Moore v. Texas, 586 U.S. ___ (Feb. 19, 2019) (per curiam) - Reversing the ruling by the Texas Court of Criminal Appeals (TCCA) that Moore did not prove he is intellectually disabled. In a prior decision reversing the TCCA in Moore’s case, the Supreme Court identified at least five errors made by the TCCA in its analysis of Moore’s adaptive functioning. “After reviewing the trial court record and the court of appeals’ opinion, we agree with Moore that the appeals court’s determination is inconsistent with our opinion in Moore. We have found in its opinion too many instances in which, with small variations, it repeats the analysis we previously found wanting, and these same parts are critical to its ultimate conclusion.” On the basis of the trial court record, “Moore has shown he is a person with intellectual disability.”

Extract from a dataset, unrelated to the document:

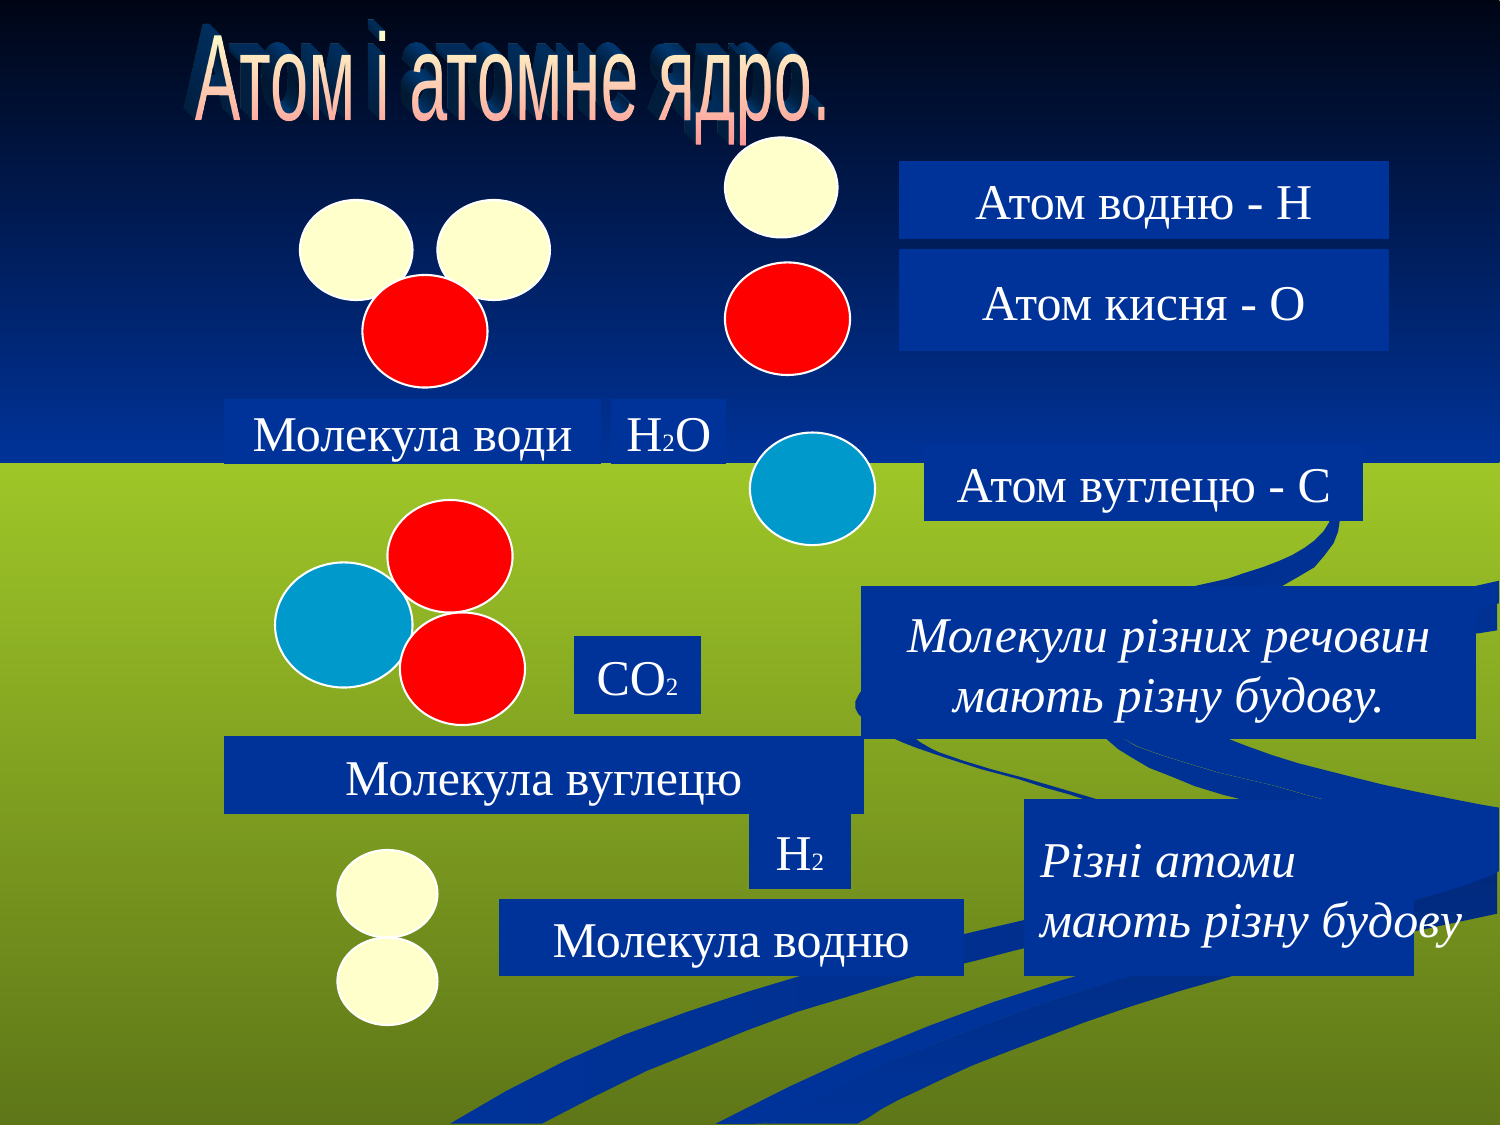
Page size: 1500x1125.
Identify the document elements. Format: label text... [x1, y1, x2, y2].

Stokeling v. United States, 586 U.S. ___ (Jan. 15, 2019) - Stokeling’s prior Florida robbery conviction qualified as a “violent felony” for purposes of the Armed Career Criminal Act (ACCA). The ACCA defines “violent felony,” in relevant part, as “any crime punishable by imprisonment for a term exceeding one year” that “has as an element the use, attempted use, or threatened use of physical force against the person of another,” §924(e)(2)(B)(i). ACCA’s elements clause encompasses a robbery offense like Florida’s that requires the defendant to overcome the victim’s resistance.
Shoop v. Hill, 586 U.S. ___ (Jan. 7, 2019) (per curiam) - Reversing ruling by the Sixth Circuit Court of Appeals that the state court’s rejection of Hill’s claim that he is ineligible for the death penalty due to his intellectual disability was contrary to clearly established Supreme Court precedent at the time of the state court decisions. In reaching its conclusion, the Sixth Circuit “relied repeatedly and extensively on . . . Moore v. Texas, 581 U. S. ___ (2017), which was not handed down until long after the state-court decisions.” Such reliance “was plainly improper under §2254(d)(1).” The Sixth Circuit’s decision is vacated and the case remanded so that Hill’s claim regarding intellectual disability can be evaluated based solely on Supreme Court precedent that was clearly established at the relevant time.